The annual proxy for this manufacturer of connectivity and sensor products had the following proposals:
- Proforma votes on directors, appointment of auditors, and executive compensation
- Board proposals related to canceling repurchased shares and equity used in compensation
- Proforma Swiss votes
Magni voted as follows:
- For and against proforma proposals:
–For directors – With one exception, the disclosures in the proxy meet the criteria in Magni’s policy on election of directors. Magni voted against Heath Mitts, CFO of the company, as he is not independent. With a non-independent chairman and a CEO on the board, the company doesn’t need a third insider.
-For auditors – The company meets the criteria in Magni’s policy on auditor ratification.
-Against advisory vote – The disclosures in the proxy did not meet the criteria in Magni’s policy on the advisory vote.
- For board proposals on canceling the share repurchase program. The board seeks to conserve cash. Barring some specific reason to overrule a board, Magni sides with management on these sorts of issues.
–Cancel repurchased shares – Such action is in the interest of shareholders.

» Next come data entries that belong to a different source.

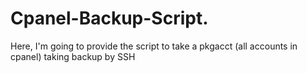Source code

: # Cpanel-Backup-Script.
Here, I'm going to provide the script to take a pkgacct (all accounts in cpanel) taking backup by SSH
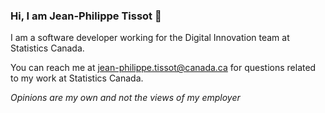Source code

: ### Hi, I am Jean-Philippe Tissot 👋

I am a software developer working for the Digital Innovation team at Statistics Canada.

You can reach me at jean-philippe.tissot@canada.ca for questions related to my work at Statistics Canada. 

*Opinions are my own and not the views of my employer*
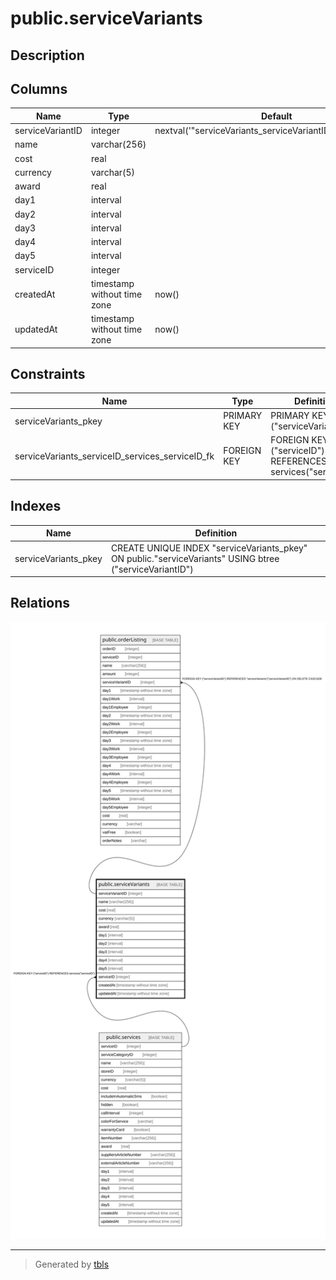 # public.serviceVariants

## Description

## Columns

| Name | Type | Default | Nullable | Children | Parents | Comment |
| ---- | ---- | ------- | -------- | -------- | ------- | ------- |
| serviceVariantID | integer | nextval('"serviceVariants_serviceVariantID_seq"'::regclass) | false | [public.orderListing](public.orderListing.md) |  |  |
| name | varchar(256) |  | false |  |  |  |
| cost | real |  | false |  |  |  |
| currency | varchar(5) |  | false |  |  |  |
| award | real |  | false |  |  |  |
| day1 | interval |  | true |  |  |  |
| day2 | interval |  | true |  |  |  |
| day3 | interval |  | true |  |  |  |
| day4 | interval |  | true |  |  |  |
| day5 | interval |  | true |  |  |  |
| serviceID | integer |  | false |  | [public.services](public.services.md) |  |
| createdAt | timestamp without time zone | now() | false |  |  |  |
| updatedAt | timestamp without time zone | now() | false |  |  |  |

## Constraints

| Name | Type | Definition |
| ---- | ---- | ---------- |
| serviceVariants_pkey | PRIMARY KEY | PRIMARY KEY ("serviceVariantID") |
| serviceVariants_serviceID_services_serviceID_fk | FOREIGN KEY | FOREIGN KEY ("serviceID") REFERENCES services("serviceID") |

## Indexes

| Name | Definition |
| ---- | ---------- |
| serviceVariants_pkey | CREATE UNIQUE INDEX "serviceVariants_pkey" ON public."serviceVariants" USING btree ("serviceVariantID") |

## Relations

![er](public.serviceVariants.svg)

---

> Generated by [tbls](https://github.com/k1LoW/tbls)
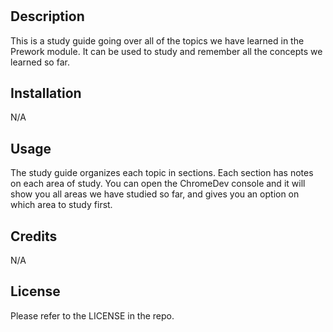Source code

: # <Prework Study Guide Webpage>

## Description

This is a study guide going over all of the topics we have learned in the Prework module. It can be used to study and remember all the concepts we learned so far.

## Installation

N/A

## Usage

The study guide organizes each topic in sections. Each section has notes on each area of study. You can open the ChromeDev console and it will show you all areas we have studied so far, and gives you an option on which area to study first.

## Credits

N/A

## License

Please refer to the LICENSE in the repo.

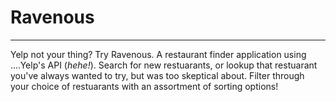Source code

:# Ravenous
***

Yelp not your thing? Try Ravenous. A restaurant finder application using ....Yelp's API (*hehe!*).
Search for new restuarants, or lookup that restuarant you've always wanted to try, but was too skeptical about.
Filter through your choice of restuarants with an assortment of sorting options!
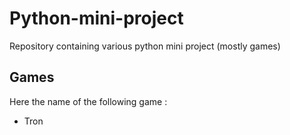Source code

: # Python-mini-project
Repository containing various python mini project (mostly games)

## Games

Here the name of the following game :
- Tron
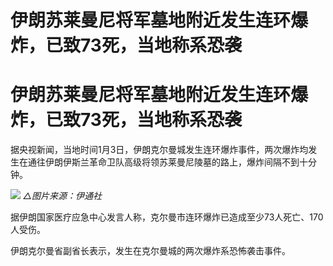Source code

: # 伊朗苏莱曼尼将军墓地附近发生连环爆炸，已致73死，当地称系恐袭

# 伊朗苏莱曼尼将军墓地附近发生连环爆炸，已致73死，当地称系恐袭

据央视新闻，当地时间1月3日，伊朗克尔曼城发生连环爆炸事件，两次爆炸均发生在通往伊朗伊斯兰革命卫队高级将领苏莱曼尼陵墓的路上，爆炸间隔不到十分钟。

![](https://inews.gtimg.com/news_bt/Oum7DhzW4g7nl7MdoVs1U-hJ-2WU3I5UU0bZMcy3gGDcQAA/1000)
_△图片来源：伊通社_

据伊朗国家医疗应急中心发言人称，克尔曼市连环爆炸已造成至少73人死亡、170人受伤。

伊朗克尔曼省副省长表示，发生在克尔曼城的两次爆炸系恐怖袭击事件。

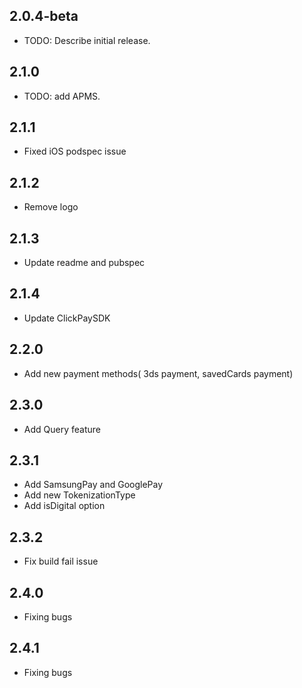 ## 2.0.4-beta
* TODO: Describe initial release.

## 2.1.0
* TODO: add APMS.

## 2.1.1
* Fixed iOS podspec issue

## 2.1.2
* Remove logo

## 2.1.3
* Update readme and pubspec

## 2.1.4
* Update ClickPaySDK

## 2.2.0
* Add new payment methods( 3ds payment, savedCards payment)

## 2.3.0
* Add Query feature

## 2.3.1
* Add SamsungPay and GooglePay
* Add new TokenizationType
* Add isDigital option

## 2.3.2
* Fix build fail issue

## 2.4.0
* Fixing bugs

## 2.4.1
* Fixing bugs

-Equity used in compensation – Per Magni policy, Magni votes in favor of many of these proposals.
- For Swiss proforma proposals. Under US laws and regulations, these matters are handled by the board, thus the topics do not warrant votes by shareholders of US companies. Magni usually votes in support of these topics, unless some controversy or issue has arisen that requires additional investigation or justifies a vote against.